Gerade, weil Integration ein wichtiges Thema ist, darf diese Debatte nicht polarisierend und auf dem Rücken einer bestimmten Gruppe der Bevölkerung geführt werden.
Daher sollte die Politik diese nicht nur auf einem „Stück Stoff“ begrenzen, denn schließlich betrifft das Integrationspaket alle zu integrierenden Mitglieder in einer Gesellschaft und nicht nur etwa die Muslime oder gar nur die muslimischen Frauen. Was passiert mit den muslimischen Männern? Dürfen sie adäquat dazu im öffentlichen Dienst kein Bart tragen? Was passiert mit jenen, die keine Muslime sind bzw. keine Kopfbedeckung haben und dennoch etwa aufgrund ihrer mangelnden Sprachkenntnisse oder der niedrigen Qualifikation am Arbeitsmarkt und im sozialen Leben schwer integrierbar sind? Was passiert mit all jenen MuslimInnen, die bereits jahrelang ihren Dienst der Republik Österreich gegenüber leisten und ein fester Bestandteil ihres Betriebs bzw. ihrer unmittelbaren Gesellschaft sind?

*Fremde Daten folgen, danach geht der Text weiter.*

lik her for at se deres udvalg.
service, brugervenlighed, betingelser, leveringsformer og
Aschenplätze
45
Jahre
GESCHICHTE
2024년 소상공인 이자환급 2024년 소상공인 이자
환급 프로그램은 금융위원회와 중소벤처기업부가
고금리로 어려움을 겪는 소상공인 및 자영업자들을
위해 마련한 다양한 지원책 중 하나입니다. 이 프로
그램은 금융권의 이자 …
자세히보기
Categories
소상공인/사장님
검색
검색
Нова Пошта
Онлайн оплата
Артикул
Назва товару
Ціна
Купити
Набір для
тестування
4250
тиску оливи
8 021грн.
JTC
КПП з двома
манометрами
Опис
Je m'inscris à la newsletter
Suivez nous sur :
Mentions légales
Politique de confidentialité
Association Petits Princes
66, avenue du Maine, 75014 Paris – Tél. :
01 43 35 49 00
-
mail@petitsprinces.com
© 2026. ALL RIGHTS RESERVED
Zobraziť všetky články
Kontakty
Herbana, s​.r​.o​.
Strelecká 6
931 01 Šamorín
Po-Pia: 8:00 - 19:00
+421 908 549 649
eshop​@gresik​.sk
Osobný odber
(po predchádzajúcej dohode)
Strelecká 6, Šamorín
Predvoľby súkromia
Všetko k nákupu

Integration betrifft alle Teile der Bevölkerung im gleichen Maße, unabhängig davon welcher Religion, ethnischen Zugehörigkeit, Geschlecht etc… man angehört oder aber, ob man der Mehrheitsgesellschaft oder als Minderheit innerhalb der Mehrheitsgesellschaft als Teil dieser lebt.
Selbstverständlich müssen Schwierigkeiten angesprochen werden und gemeinsam muss an Lösungsvorschlägen gearbeitet werden. Allerdings muss man vorerst fachkundig eruieren, wo die Schwierigkeiten im Integrationsprozess liegen, bevor man pauschal ein Verbot formuliert, weil man sich dadurch viel eher einen politischen Erfolg verspricht.
Muslime bestreiten nicht, dass Verbesserungsmöglichkeiten im Integrationsprozess möglich sind, allerdings sind hiervon zu integrierende Muslime wie Nichtmuslime betroffen, weil es hierbei oftmals um soziale Probleme oder um politische Versäumnisse in der Migrationspolitik geht und Integration keine „Glaubensfrage“ ist.
Daher wollen wir als albanische Kultusgemeinde, als eine muslimische Organisation, nicht aus der rechtfertigenden Ecke heraus RE-agieren, sondern verlangen von den Verantwortlichen der Politik Integration als solche zu behandeln, was sie ist- eine Querschnittsmaterie und ein Prozess der über jegliche religiösen Grenzen hin zu betrachten ist!
Anstatt also die Integrationsdebatte auf dem Rücken muslimischer Frauen abzuhandeln, könnte man beispielsweise gemeinsam mit Betroffenen an Strategien arbeiten, wie man etwa das Bewusstsein hinsichtlich der Gleichwertigkeit zwischen den Geschlechtern allgemein hebt, unabhängig davon, ob es um Muslime oder Nichtmuslime geht. Denn heute noch verdienen Frauen in Österreich um einiges weniger als Männer, bei gleicher Qualifikation.
Stellt man sich also die Frage, wohin wir ÖsterreicherInnen wandern, wenn wir im Trend der Populisten die Gesellschaft spalten, sollte man eine gesellschaftliche Verantwortung erkennen, niemanden aufgrund des Glaubens oder Geschlechts zu exkludieren, sondern vielmehr gerade für Frauen Rahmenbedingungen zu schaffen, um ihnen Arbeitswelt und Familie, Arbeitswelt und Weltanschauung usw. zu ermöglichen. Gerade Verantwortliche, die hohe Ämter in der Politik bekleiden, müssen sich dieser Verantwortung in der Gegenwart besinnen und daher mit bestem Beispiel vorangehen.